Female characters tend to display less agency than male characters, and that female characters are more likely to show affection. Male characters are less likely to “sob” or “cry,” and female characters are more likely to be subjected to “gawking” or “watching” by other characters, highlighting an emphasis on female appearance.

Movies, TV shows, and other media consistently portray traditional gender stereotypes, some of which may be harmful. To deepen understanding of this issue, some researchers explored the use of computational frameworks as an efficient and accurate way to analyze large amounts of character dialogue in scripts. However, some harmful stereotypes might be communicated not through what characters say, but through their actions.

A research therefore developed a novel machine-learning framework that uses scene descriptions in movie scripts to automatically recognize different characters’ actions. And applying the framework to hundreds of movie scripts showed that these actions tend to reflect widespread gender stereotypes, some of which were found to be consistent across time.

The research – “Boys don’t cry (or kiss or dance): A computational linguistic lens into gendered actions in film” by Victor Martinez, et al – appeared in PLoS ONE.

After exploring how characters’ actions might reflect stereotypes, Martinez and colleagues analyzed over 1.2 million scene descriptions from 912 movie scripts produced from 1909 to 2013, identifying 50,000 actions performed by twenty thousand characters.

Next, they conducted statistical analyses to examine whether there were differences between the types of actions performed by characters of different genders. These analyses identified a number of differences that reflect known gender stereotypes.

For instance, they found that female characters tend to display less agency than male characters, and that female characters are more likely to show affection. Male characters are less likely to “sob” or “cry,” and female characters are more likely to be subjected to “gawking” or “watching” by other characters, highlighting an emphasis on female appearance.

While the researchers’ model is limited by the extent of its ability to fully capture nuanced societal context relating the script to each scene and the overall narrative, these findings align with prior research on gender stereotypes in popular media, and could help raise awareness of how media might perpetuate harmful stereotypes and thereby influence people’s real-life beliefs and actions.
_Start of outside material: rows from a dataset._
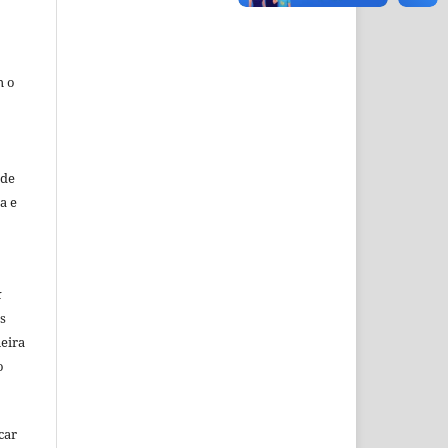
m o
sde
a e
k
s
eira
o
car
In the future, the new machine-learning framework could be refined and applied to incorporate notions of intersectionality such as between gender, age, and race, to deepen understanding of this issue

The authors add: “Researchers have proposed using machine-learning methods to identify stereotypes in character dialogues in media, but these methods do not account for harmful stereotypes communicated through character actions. To address this issue, we developed a large-scale machine-learning framework that can identify character actions from movie script descriptions. By collecting 1.2 million scene descriptions from 912 movie scripts, we were able to study systematic gender differences in movie portrayals at a large scale.”